### WRITTEN TASK:
Write out the material below again with every "Saturday" swapped for "Friday" and nothing else changed. Leave the pictures out.

* * * * *

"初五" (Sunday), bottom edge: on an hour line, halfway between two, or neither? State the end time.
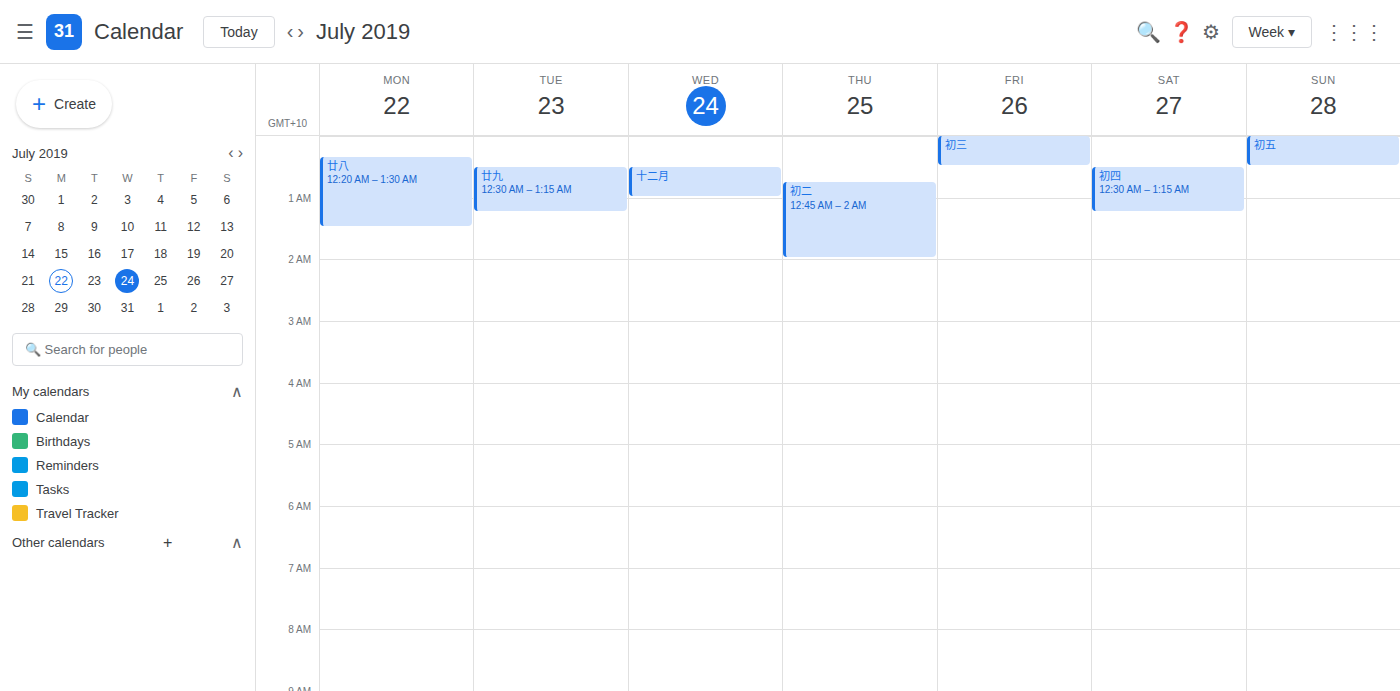
00:30 -- halfway between the 00:00 and 01:00 lines.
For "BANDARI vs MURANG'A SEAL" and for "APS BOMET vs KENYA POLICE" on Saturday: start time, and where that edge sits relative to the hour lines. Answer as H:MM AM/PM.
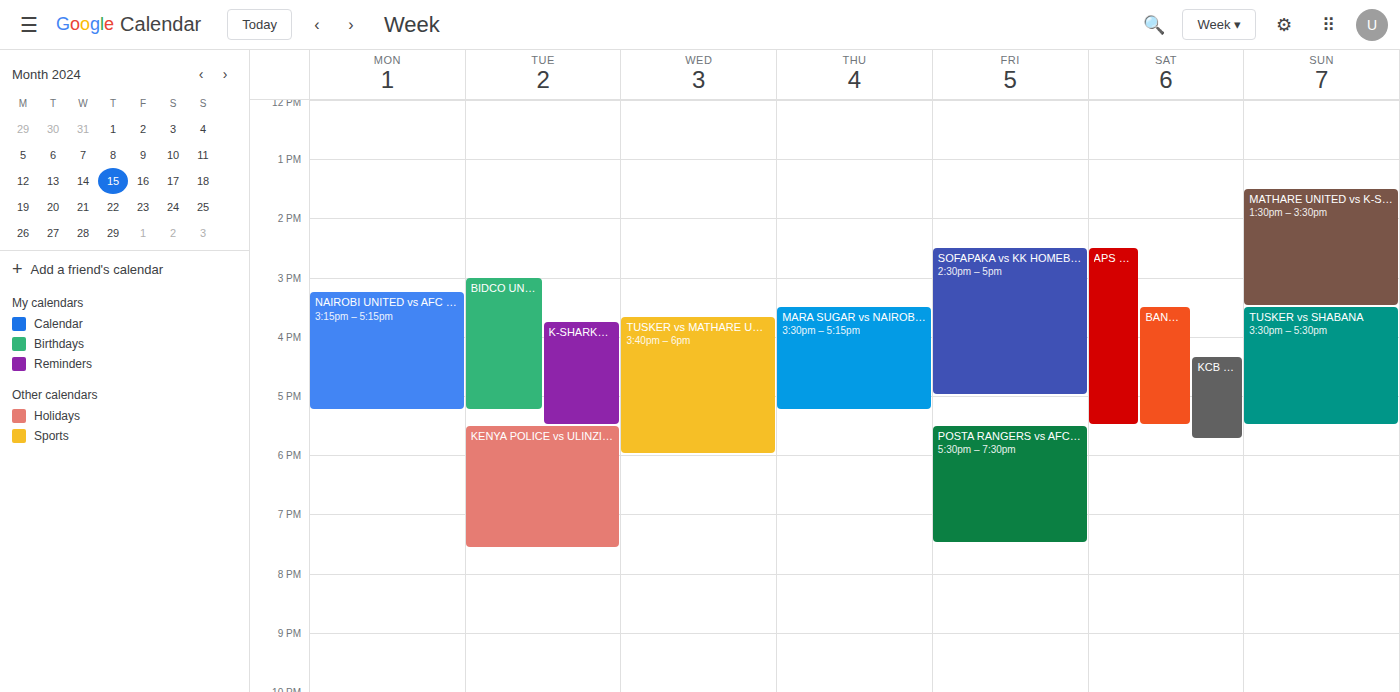
"BANDARI vs MURANG'A SEAL": 3:30 PM, halfway between the 3 PM and 4 PM lines. "APS BOMET vs KENYA POLICE": 2:30 PM, halfway between the 2 PM and 3 PM lines.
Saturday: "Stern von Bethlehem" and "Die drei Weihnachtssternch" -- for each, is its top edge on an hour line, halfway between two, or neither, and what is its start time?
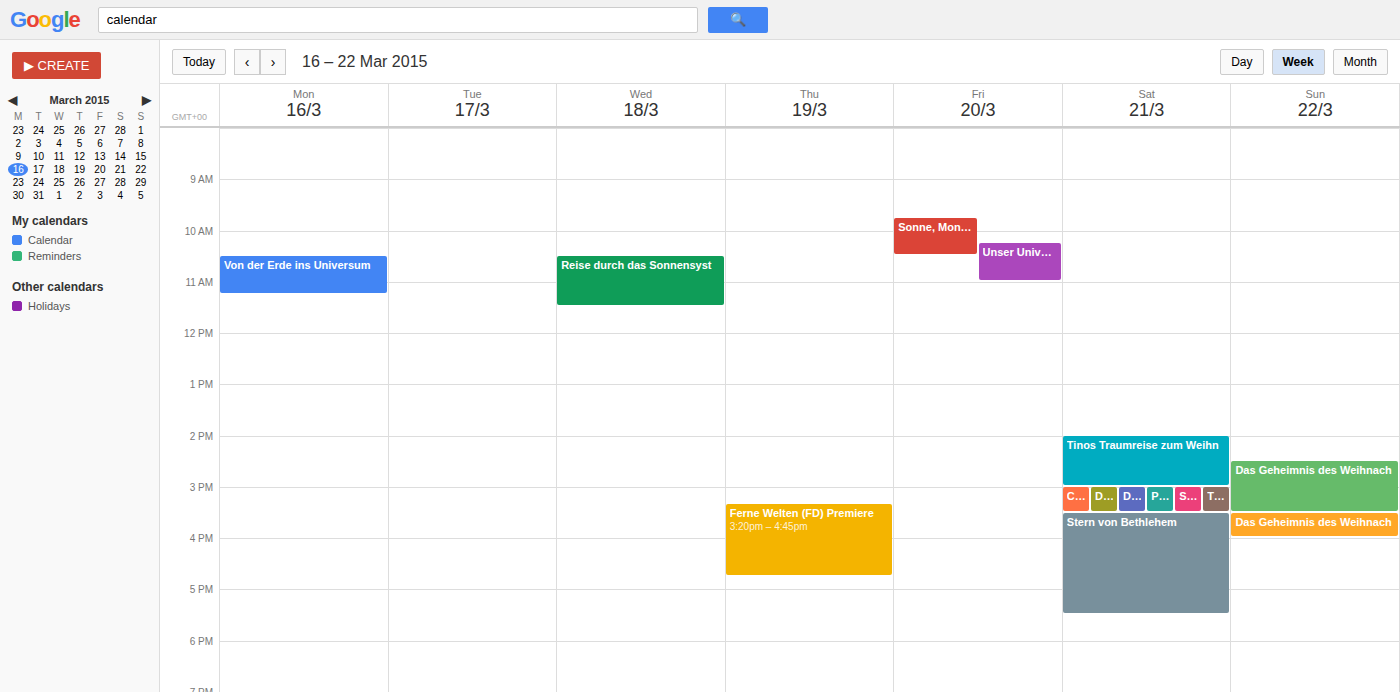
"Stern von Bethlehem": 3:30 PM, halfway between the 3 PM and 4 PM lines. "Die drei Weihnachtssternch": 3:00 PM, exactly on the 3 PM line.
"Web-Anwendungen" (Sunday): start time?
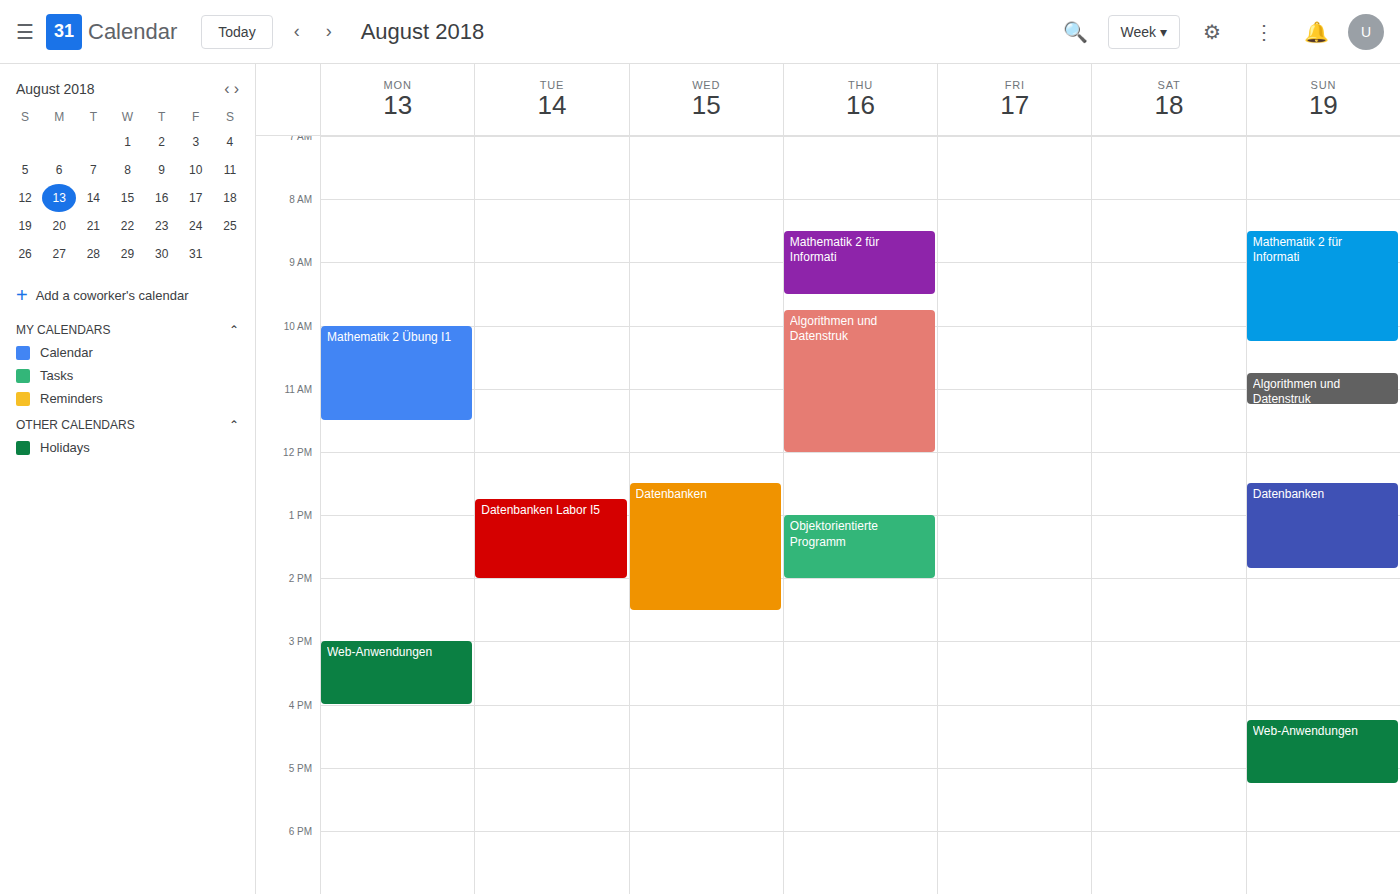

* * * * *

### REPLY:
"初五" (Sunday), bottom edge: on an hour line, halfway between two, or neither? State the end time.
00:30 -- halfway between the 00:00 and 01:00 lines.
For "BANDARI vs MURANG'A SEAL" and for "APS BOMET vs KENYA POLICE" on Friday: start time, and where that edge sits relative to the hour lines. Answer as H:MM AM/PM.
"BANDARI vs MURANG'A SEAL": 3:30 PM, halfway between the 3 PM and 4 PM lines. "APS BOMET vs KENYA POLICE": 2:30 PM, halfway between the 2 PM and 3 PM lines.
Friday: "Stern von Bethlehem" and "Die drei Weihnachtssternch" -- for each, is its top edge on an hour line, halfway between two, or neither, and what is its start time?
"Stern von Bethlehem": 3:30 PM, halfway between the 3 PM and 4 PM lines. "Die drei Weihnachtssternch": 3:00 PM, exactly on the 3 PM line.
"Web-Anwendungen" (Sunday): start time?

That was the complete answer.